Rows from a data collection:
*-*-*

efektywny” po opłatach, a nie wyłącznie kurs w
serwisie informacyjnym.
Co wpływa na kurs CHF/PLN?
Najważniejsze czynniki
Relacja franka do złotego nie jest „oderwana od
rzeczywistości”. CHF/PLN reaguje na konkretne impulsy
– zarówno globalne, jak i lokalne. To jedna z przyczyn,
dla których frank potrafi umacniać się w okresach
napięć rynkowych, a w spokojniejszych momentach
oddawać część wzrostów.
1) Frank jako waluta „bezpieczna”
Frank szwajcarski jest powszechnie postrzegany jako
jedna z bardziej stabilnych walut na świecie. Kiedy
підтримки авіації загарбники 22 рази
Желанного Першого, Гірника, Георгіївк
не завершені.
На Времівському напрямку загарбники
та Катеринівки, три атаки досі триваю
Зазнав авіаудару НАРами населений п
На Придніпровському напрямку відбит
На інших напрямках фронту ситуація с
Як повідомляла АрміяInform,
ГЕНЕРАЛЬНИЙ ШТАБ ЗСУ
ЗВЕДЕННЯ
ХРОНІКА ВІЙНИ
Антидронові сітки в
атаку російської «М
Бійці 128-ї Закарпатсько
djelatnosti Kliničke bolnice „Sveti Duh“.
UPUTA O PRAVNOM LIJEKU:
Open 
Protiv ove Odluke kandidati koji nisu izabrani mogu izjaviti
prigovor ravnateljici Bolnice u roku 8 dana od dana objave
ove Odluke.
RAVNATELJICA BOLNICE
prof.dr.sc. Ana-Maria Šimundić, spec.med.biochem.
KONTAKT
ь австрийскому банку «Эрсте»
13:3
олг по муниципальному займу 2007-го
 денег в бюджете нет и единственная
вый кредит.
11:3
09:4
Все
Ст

*-*-*

▶ [Prompt]:
Please duplicate every line of the rows above, keeping each one identical to its original.

▶ [Answer section]:
efektywny” po opłatach, a nie wyłącznie kurs w
serwisie informacyjnym.
Co wpływa na kurs CHF/PLN?
Najważniejsze czynniki
Relacja franka do złotego nie jest „oderwana od
rzeczywistości”. CHF/PLN reaguje na konkretne impulsy
– zarówno globalne, jak i lokalne. To jedna z przyczyn,
dla których frank potrafi umacniać się w okresach
napięć rynkowych, a w spokojniejszych momentach
oddawać część wzrostów.
1) Frank jako waluta „bezpieczna”
Frank szwajcarski jest powszechnie postrzegany jako
jedna z bardziej stabilnych walut na świecie. Kiedy
підтримки авіації загарбники 22 рази
Желанного Першого, Гірника, Георгіївк
не завершені.
На Времівському напрямку загарбники
та Катеринівки, три атаки досі триваю
Зазнав авіаудару НАРами населений п
На Придніпровському напрямку відбит
На інших напрямках фронту ситуація с
Як повідомляла АрміяInform,
ГЕНЕРАЛЬНИЙ ШТАБ ЗСУ
ЗВЕДЕННЯ
ХРОНІКА ВІЙНИ
Антидронові сітки в
атаку російської «М
Бійці 128-ї Закарпатсько
djelatnosti Kliničke bolnice „Sveti Duh“.
UPUTA O PRAVNOM LIJEKU:
Open 
Protiv ove Odluke kandidati koji nisu izabrani mogu izjaviti
prigovor ravnateljici Bolnice u roku 8 dana od dana objave
ove Odluke.
RAVNATELJICA BOLNICE
prof.dr.sc. Ana-Maria Šimundić, spec.med.biochem.
KONTAKT
ь австрийскому банку «Эрсте»
13:3
олг по муниципальному займу 2007-го
 денег в бюджете нет и единственная
вый кредит.
11:3
09:4
Все
Ст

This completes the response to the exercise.